Hideout has two kinds of vector, and the difference is how many numbers they hold.
Vector2: a flat spot (X, Y)
A Vector2 holds two numbers: X and Y. It's a spot on the flat grid, with no height. You build one with the Coordinate (X, Y) block.
A fresh one starts at (0, 0). Vector2s are mostly used as the corners of areas (more on that on
the Areas page).
Vector3: a full position (X, Y, Z)
A Vector3 holds three numbers: X, Y, and Z. It's a full position, height included. You build one with the Coordinate (X, Y, Z) block.
A fresh one starts at (0, 0, 0). Vector3 is the everyday "where is it" type. Player positions,
object positions, NPC positions, and teleport targets are all Vector3s.
In some menus, the Vector3 type is shown with the friendlier label "coordinate." It's the same thing: when the editor says "coordinate," it means a full X-Y-Z position.
Picking one number out of a position
Got a position and only want, say, its X? The Get X / Y / Z of Position block pulls a single number out of a Vector3, handy for comparing heights or lining things up.
And to measure the straight-line gap between two positions, use Distance Between Positions:
Rotations: which way you face
A position tells you where something is. A rotation tells you which way it's facing. Think of a person standing on a tile: they could be looking north, east, south, or west.
Hideout keeps this simple. There are exactly four facings, the four compass directions. No diagonals, no in-between angles, no degrees to remember.
You set one with the Rotation (Direction) block, which has a little dropdown:
The four directions
These are the only allowed values, and this is their official order:
| Rotation | Faces… | On the grid, one step moves you… |
|---|---|---|
| North | up | Y gets smaller (0, -1) |
| East | right | X gets bigger (1, 0) |
| South | down | Y gets bigger (0, 1) |
| West | left | X gets smaller (-1, 0) |
Notice that North makes Y smaller, because up means a smaller Y, just like we saw above. Walk one
tile north from (3, 5) and you land on (3, 4).
A brand-new Rotation block starts on North. But a freshly placed character or object actually faces South by default, because south is the "forwards" direction for avatars in the world. These are two different "defaults", so don't mix them up. You'll only notice this if you place a character and wonder why it's looking down.
The coordinate picker: point, don't type
Typing numbers is fine, but there's a much easier way. Most blocks that take a position have a little picker button on them. Click it and a full-screen overlay opens right over your live room, so you can grab a real spot by clicking it.
Open the picker
Click the picker button on a Coordinate block (or an Area block). The room fills the screen with a grid overlay on top.
Choose a mode
A toolbar lets you switch between Point mode (click one tile) and Area mode (click and drag to draw a rectangle). Which mode it opens in depends on the block you clicked from.
Click the spot
Hover and a faint box highlights the tile under your cursor. Click to choose it. A readout at the bottom shows the exact coordinate, like
x: 3, y: 5, z: 0.Confirm
Hit Use Coordinates and the numbers drop straight into your block. Hit Cancel (or press Esc) to back out with no changes.

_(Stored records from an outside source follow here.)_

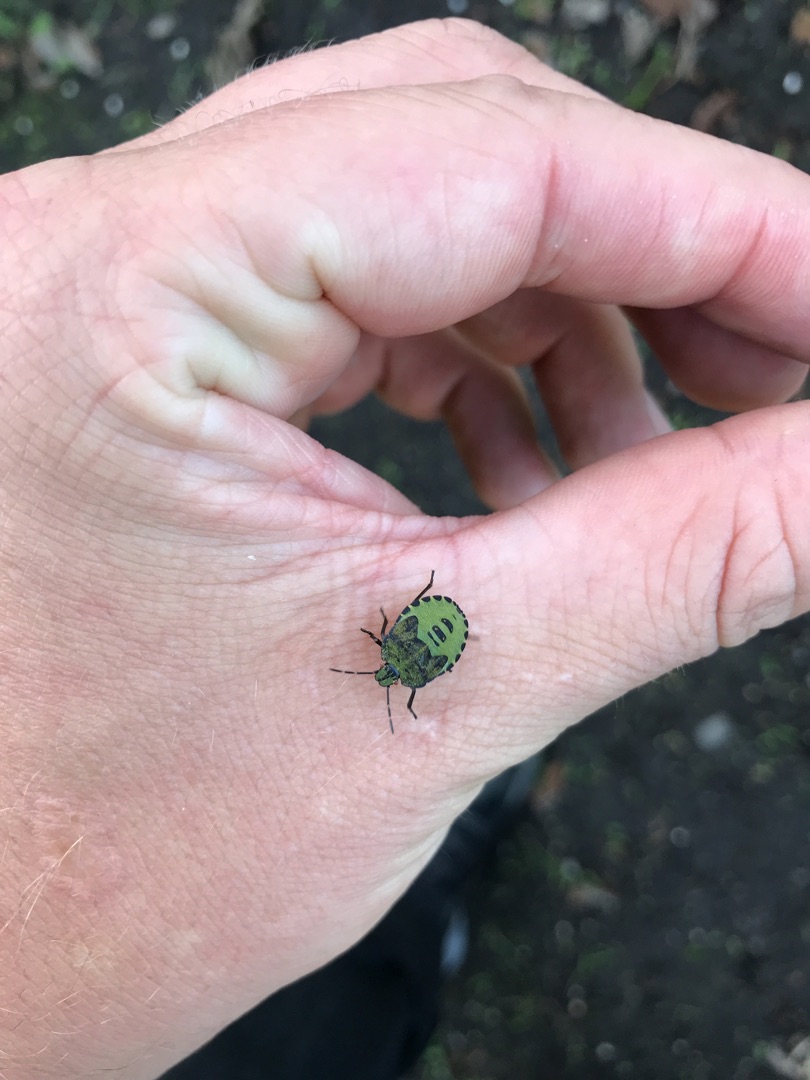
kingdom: Animalia
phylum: Arthropoda
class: Insecta
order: Hemiptera
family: Pentatomidae
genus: Palomena
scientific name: Palomena prasina
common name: Grøn bredtæge
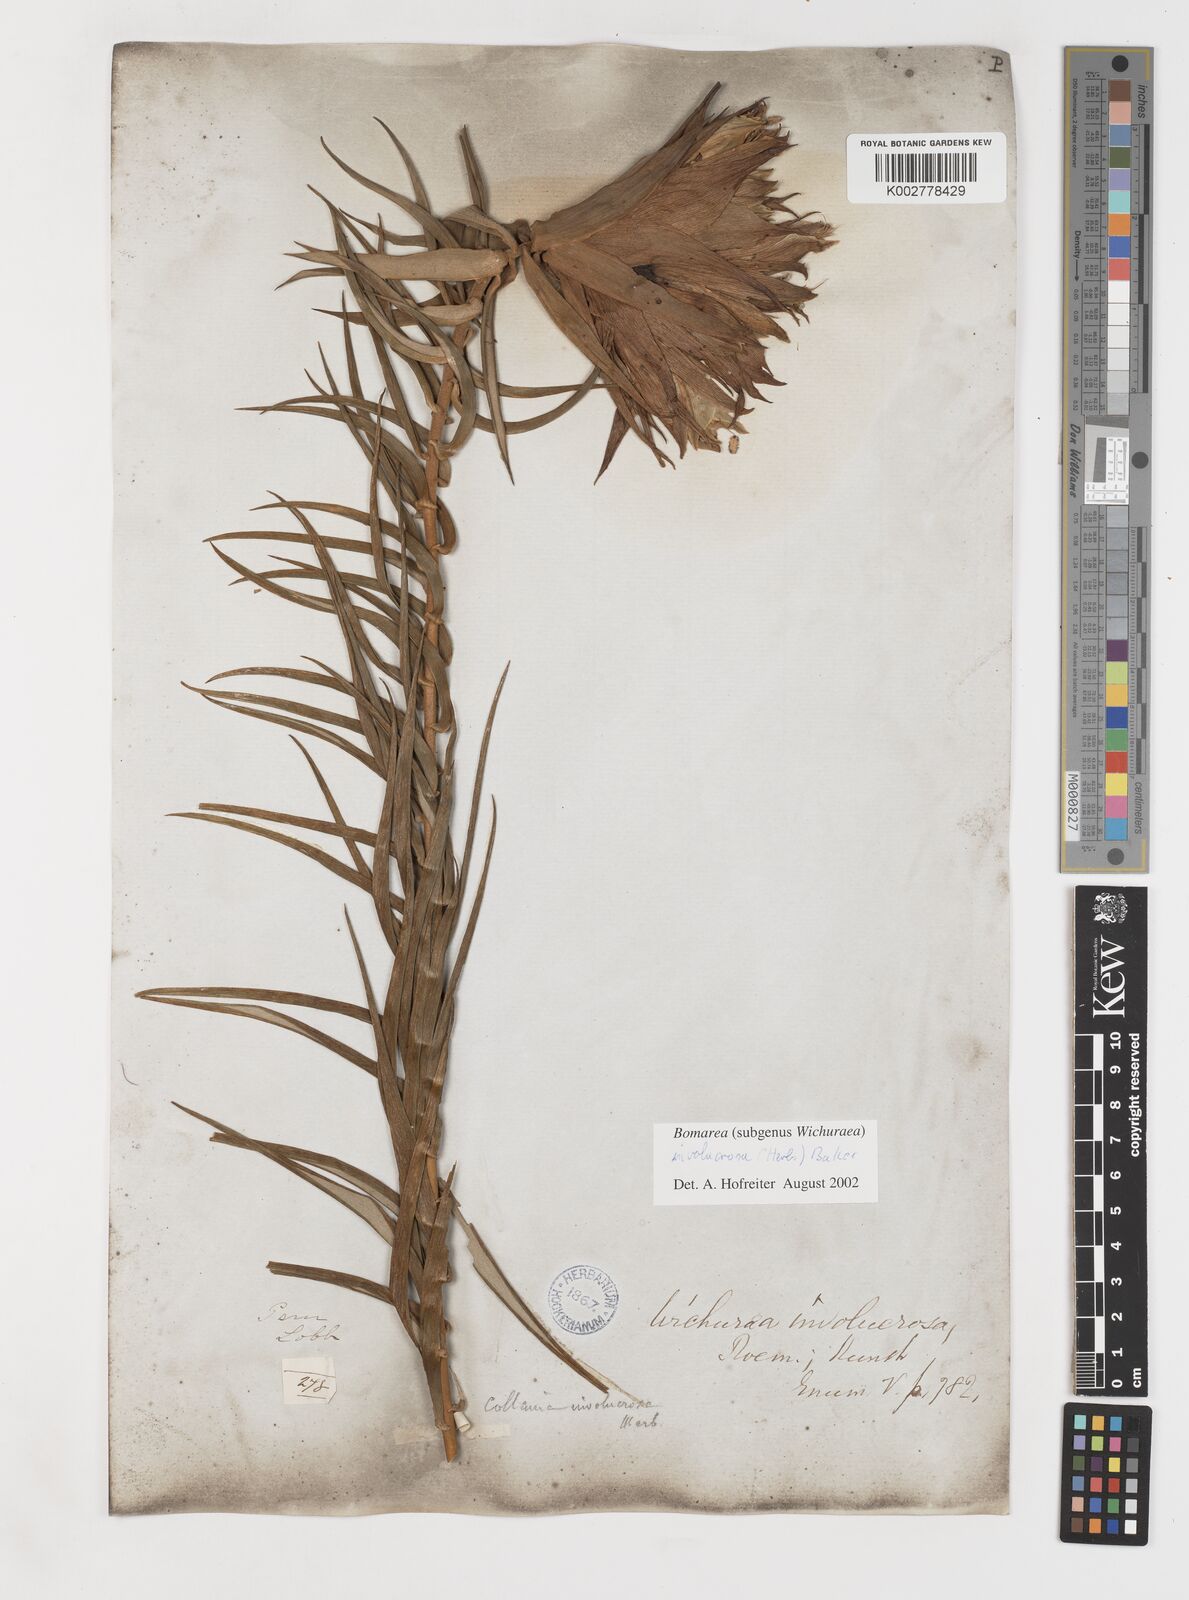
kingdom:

The picker reads spots off the flat floor, so the height it returns is always 0 (ground level). If you want something up in the air, pick the spot first, then type a Z value into the block by hand.
Putting it together
Here are a few everyday moves, in plain English:
"Teleport the player to (10, 4, 0)" drops them on the tile 10 across and 4 down, at ground level.
North from (3, 5) is (3, 4), because going up makes Y smaller. South would be (3, 6).
Use Get X / Y / Z of Position to read the Z of two players, then check which one is higher up.